Let us test that it works. Project Euler told us what the result for sqrt(2) is:

digitsum(a)
## 1 'mpfr' number of precision  500   bits 
## [1] 475

Nice, the correct result (not that that guarantees that I’ve done everything correctly).

Now, lets find all the irrational square roots we need to look at:

library(purrr)
t <- 1:100
s <- t %>%
  keep(~as.logical(sqrt(.x)%%1))

I need to practice this way of coding a bit more. t contains the first 100 natural numbers. I pass that to the keep()-function, and the predicate function takes the square root of each number, take the modulus 1, and convert it to a logical value. If the modulus of the square root is 0, the square root is an integer, and 0 i false. So we’re keeping all the non-integer squareroots.

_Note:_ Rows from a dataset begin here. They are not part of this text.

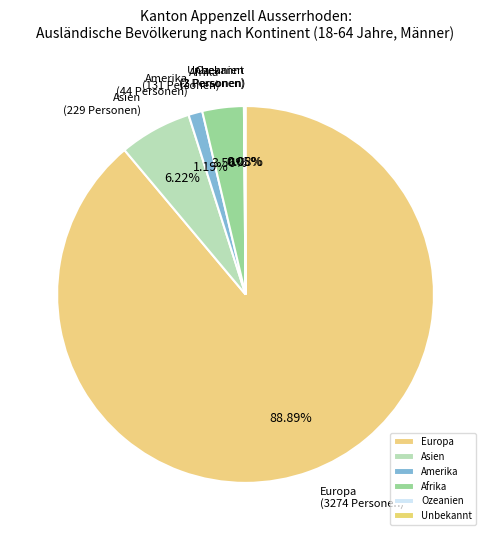

Approximately how many times larger is the value at Afrika compared to Asien?

0.6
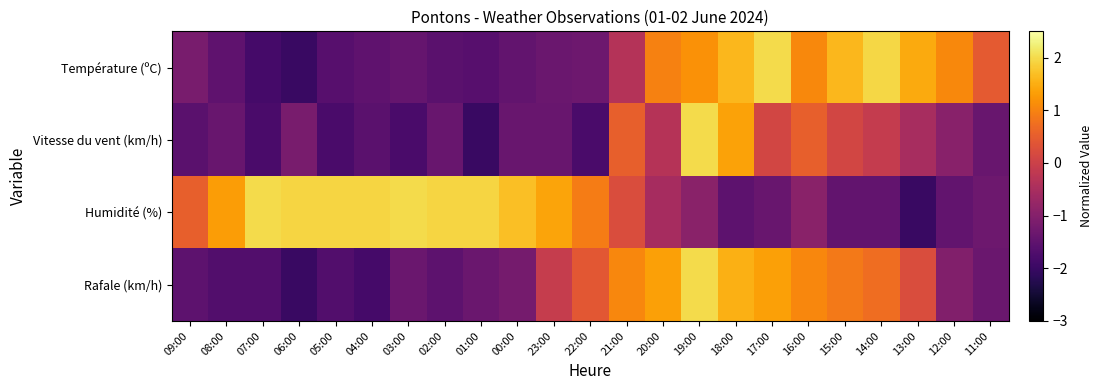

Reading left to right, extract all data points from this chart.

Température (ºC): 09:00=-1.2	08:00=-1.5	07:00=-1.9	06:00=-2.0	05:00=-1.6	04:00=-1.5	03:00=-1.4	02:00=-1.6	01:00=-1.6	00:00=-1.5	23:00=-1.4	22:00=-1.3	21:00=-0.3	20:00=1.0	19:00=1.2	18:00=1.6	17:00=2.0	16:00=1.1	15:00=1.6	14:00=2.0	13:00=1.5	12:00=1.1	11:00=0.4
Vitesse du vent (km/h): 09:00=-1.6	08:00=-1.4	07:00=-1.8	06:00=-1.2	05:00=-1.8	04:00=-1.6	03:00=-1.8	02:00=-1.4	01:00=-2.0	00:00=-1.4	23:00=-1.4	22:00=-1.8	21:00=0.5	20:00=-0.3	19:00=2.0	18:00=1.4	17:00=0.1	16:00=0.5	15:00=0.1	14:00=-0.1	13:00=-0.5	12:00=-0.9	11:00=-1.4
Humidité (%): 09:00=0.5	08:00=1.3	07:00=2.0	06:00=1.9	05:00=1.9	04:00=1.9	03:00=2.0	02:00=1.9	01:00=1.9	00:00=1.7	23:00=1.4	22:00=0.9	21:00=0.2	20:00=-0.5	19:00=-0.9	18:00=-1.5	17:00=-1.4	16:00=-0.9	15:00=-1.5	14:00=-1.5	13:00=-2.0	12:00=-1.5	11:00=-1.3
Rafale (km/h): 09:00=-1.5	08:00=-1.7	07:00=-1.7	06:00=-2.0	05:00=-1.7	04:00=-1.8	03:00=-1.4	02:00=-1.5	01:00=-1.4	00:00=-1.2	23:00=-0.1	22:00=0.4	21:00=1.0	20:00=1.4	19:00=2.0	18:00=1.5	17:00=1.4	16:00=1.0	15:00=0.9	14:00=0.7	13:00=0.2	12:00=-1.0	11:00=-1.4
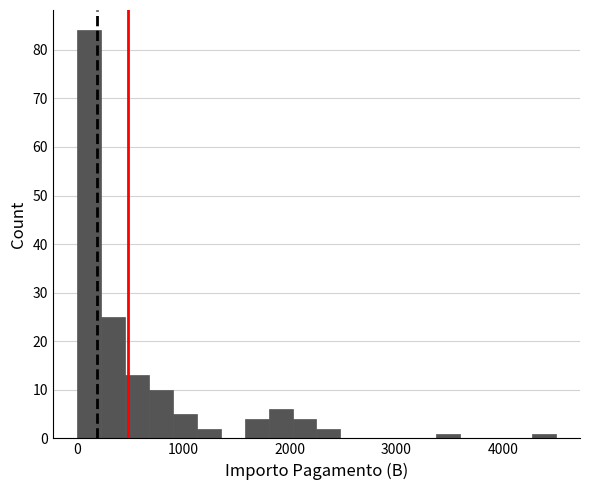

Read against the x-axis, roughly where is the centre of the tallest bar?

100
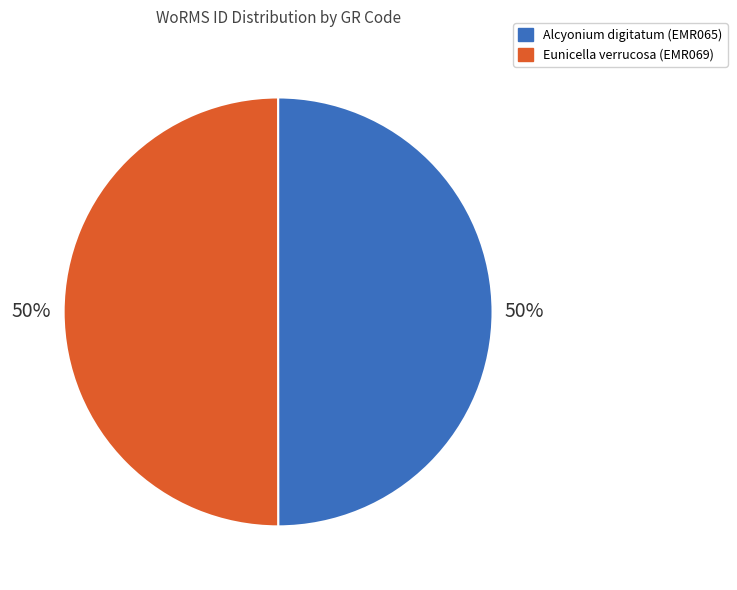

To the nearest percent, what is the combined percentage of Alcyonium digitatum (EMR065) and Eunicella verrucosa (EMR069)?

100%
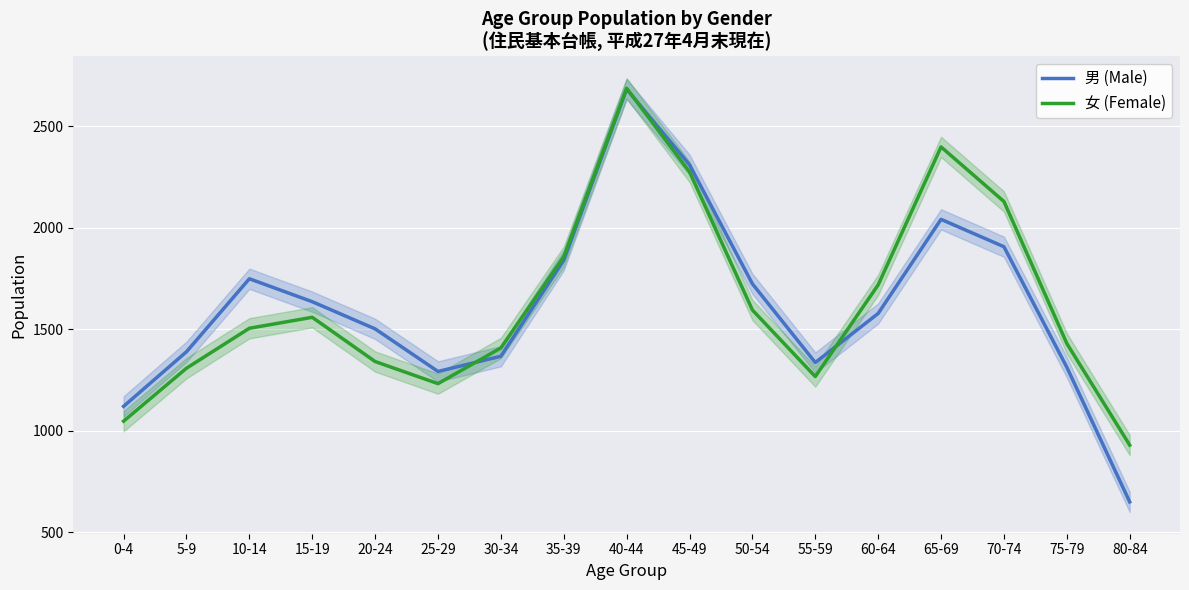

Count the number of categories in the chart.

17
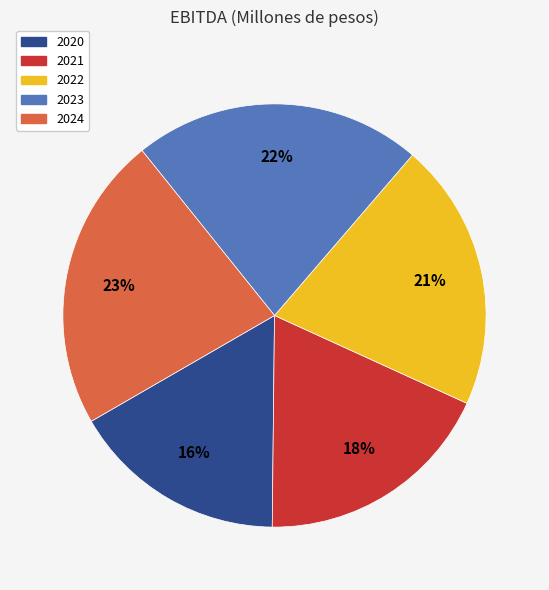

The 2022 slice represents 11% of the pie. True or false?

False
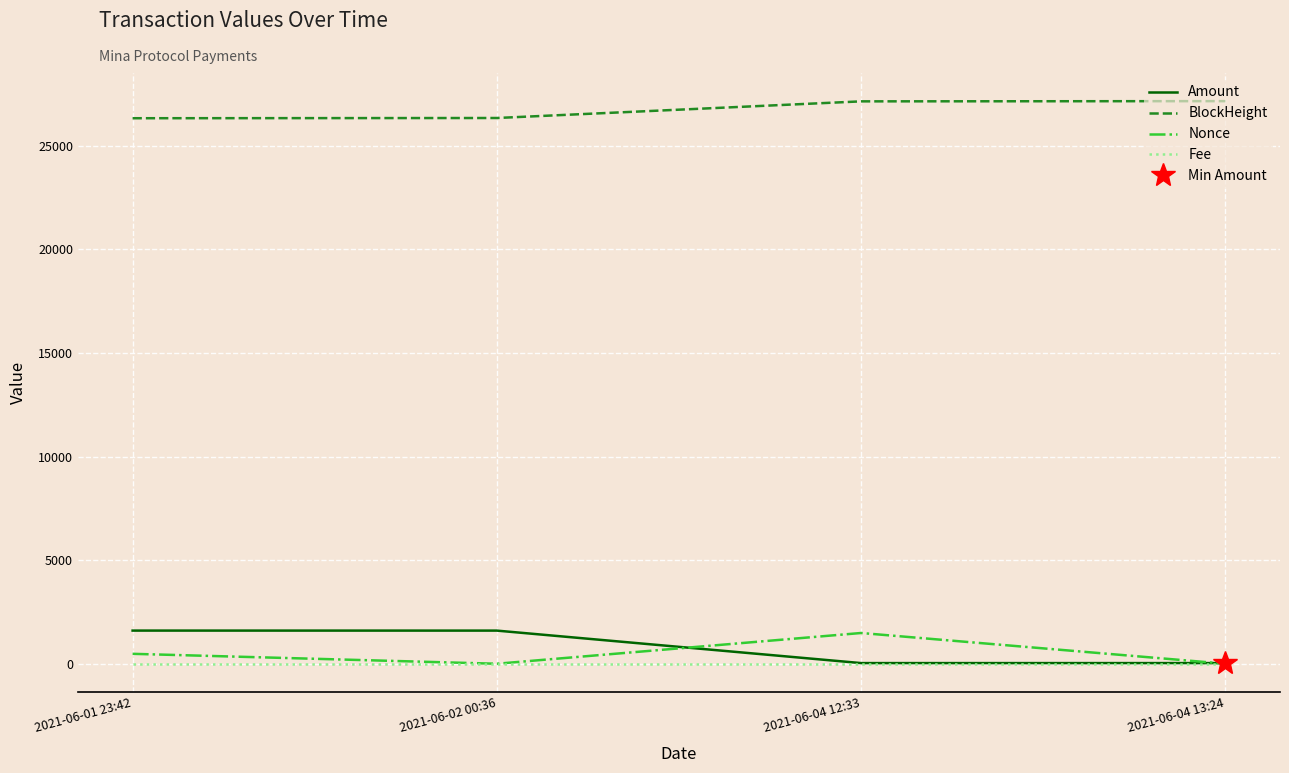

At which label does Nonce first exceed 479?

2021-06-04 12:33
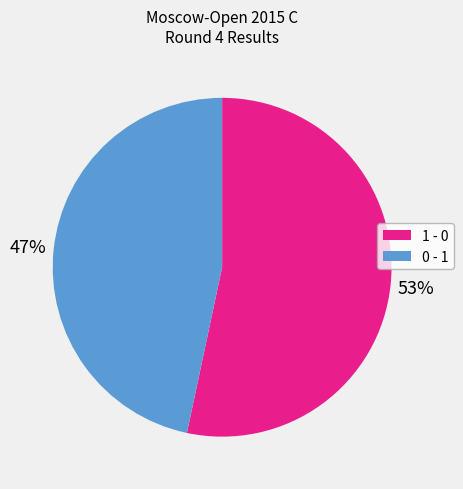

To the nearest percent, what is the average slice percentage?

50%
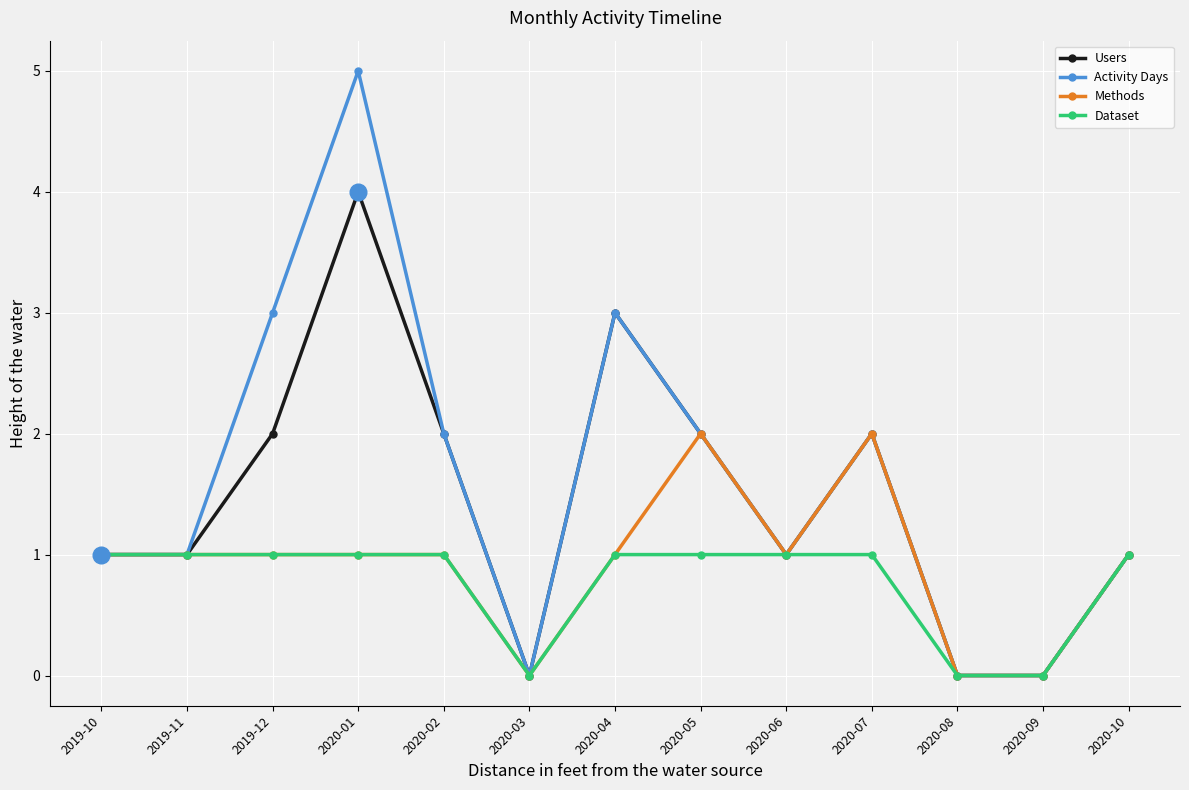

Between 2020-01 and 2020-04, which series saw the biggest shift?

Activity Days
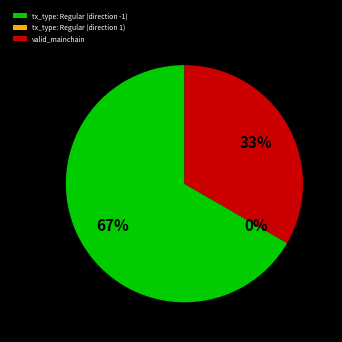

What percentage is the valid_mainchain slice, to the nearest percent?

33%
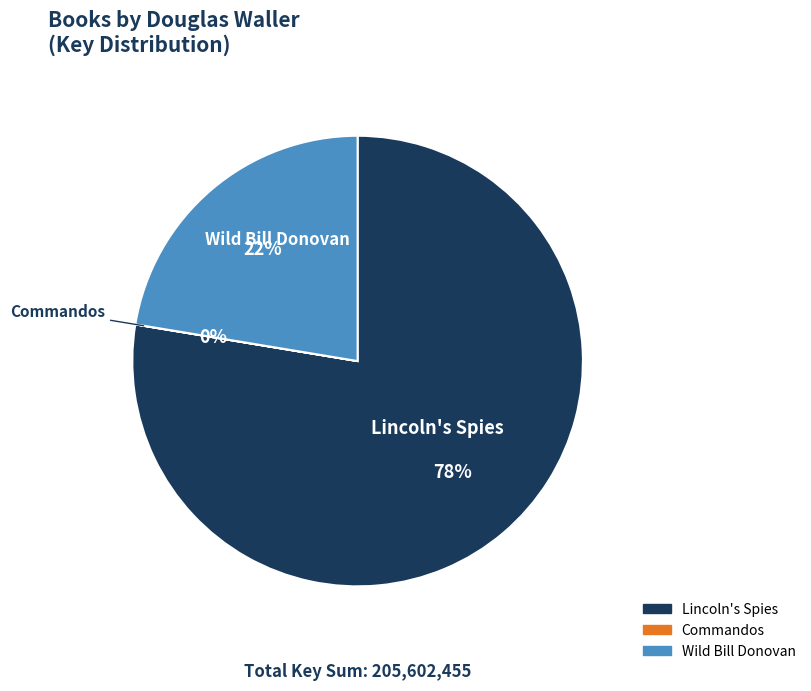

Which slice is the largest?

Lincoln's Spies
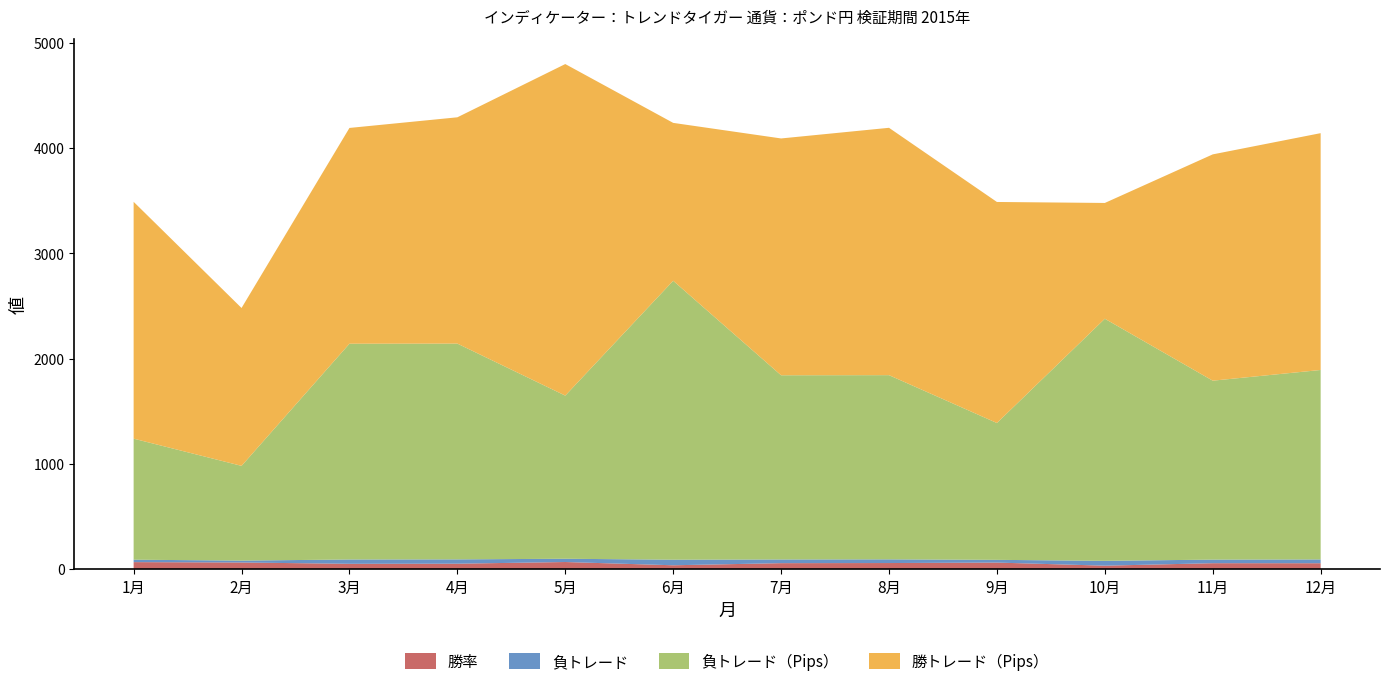

Reading left to right, list all the values displayed in this chart.

勝率: 1月=66.1	2月=62.5	3月=50.0	4月=51.1	5月=67.0	6月=36.1	7月=56.2	8月=57.3	9月=61.7	10月=32.3	11月=55.8	12月=55.5
負トレード: 1月=23.0	2月=18.0	3月=41.0	4月=41.0	5月=31.0	6月=53.0	7月=35.0	8月=35.0	9月=26.0	10月=46.0	11月=34.0	12月=36.0
負トレード（Pips）: 1月=1150.0	2月=900.0	3月=2050.0	4月=2050.0	5月=1550.0	6月=2650.0	7月=1750.0	8月=1750.0	9月=1300.0	10月=2300.0	11月=1700.0	12月=1800.0
勝トレード（Pips）: 1月=2250.0	2月=1500.0	3月=2050.0	4月=2150.0	5月=3150.0	6月=1500.0	7月=2250.0	8月=2350.0	9月=2100.0	10月=1100.0	11月=2150.0	12月=2250.0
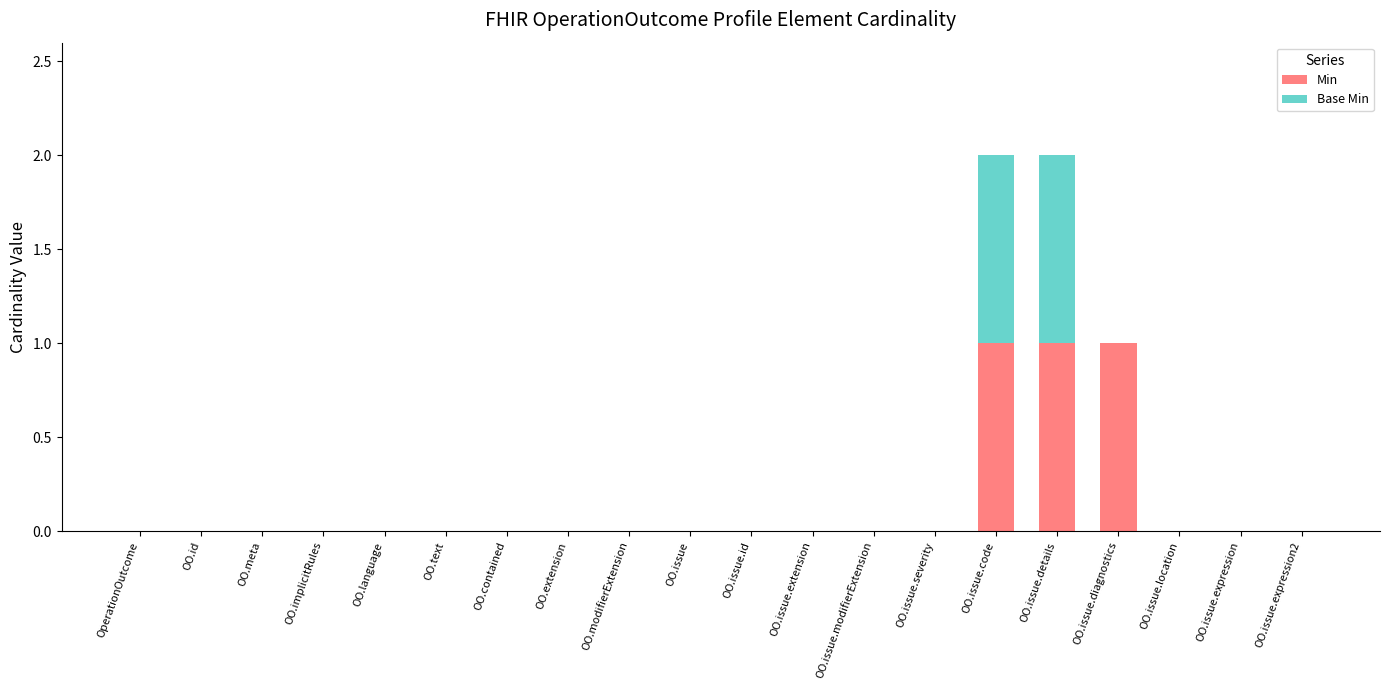

What is the sum of all Min values?

3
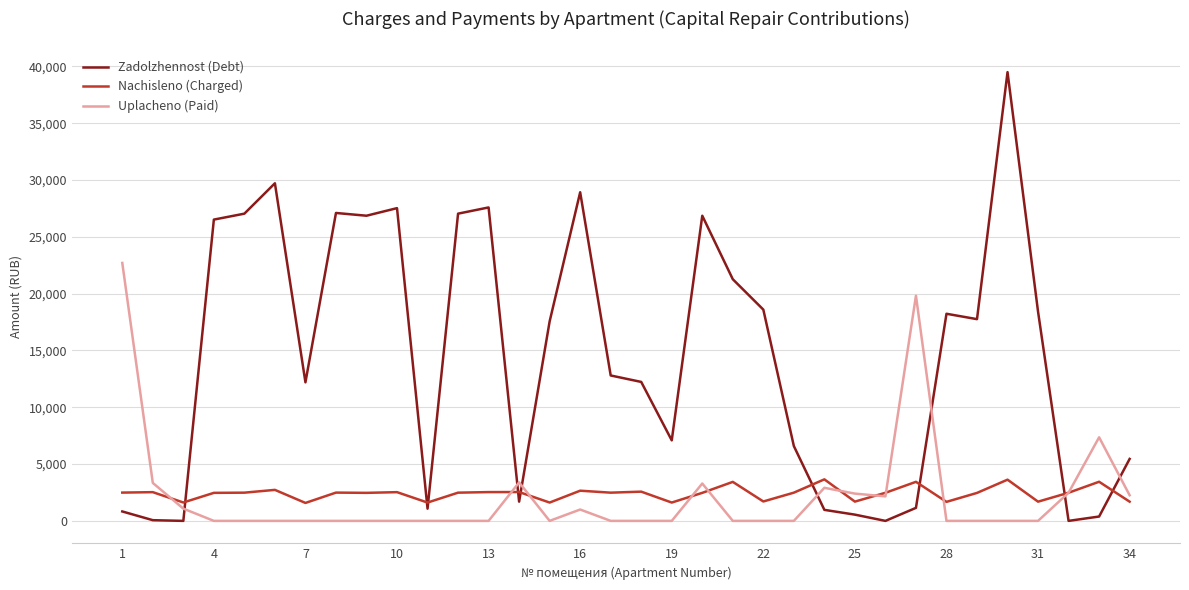

How many intersections are there between Uplacheno (Paid) and Zadolzhennost (Debt)?

7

Now I’ll convert all the natural numbers to the mpfr-class. The next line takes the square root. The third line calculate the digitalsum. And the final line gives us the result.

s <- mpfr(s,500)
r <- sqrt(s)
r <- digitsum(r)
sum(r)
## 1 'mpfr' number of precision  500   bits 
## [1] Censored

Lessons learned:
Rmpfr allows us to work with (more or less) arbitrary precision.
But we need to convert numbers to the relevant class before doing math on it.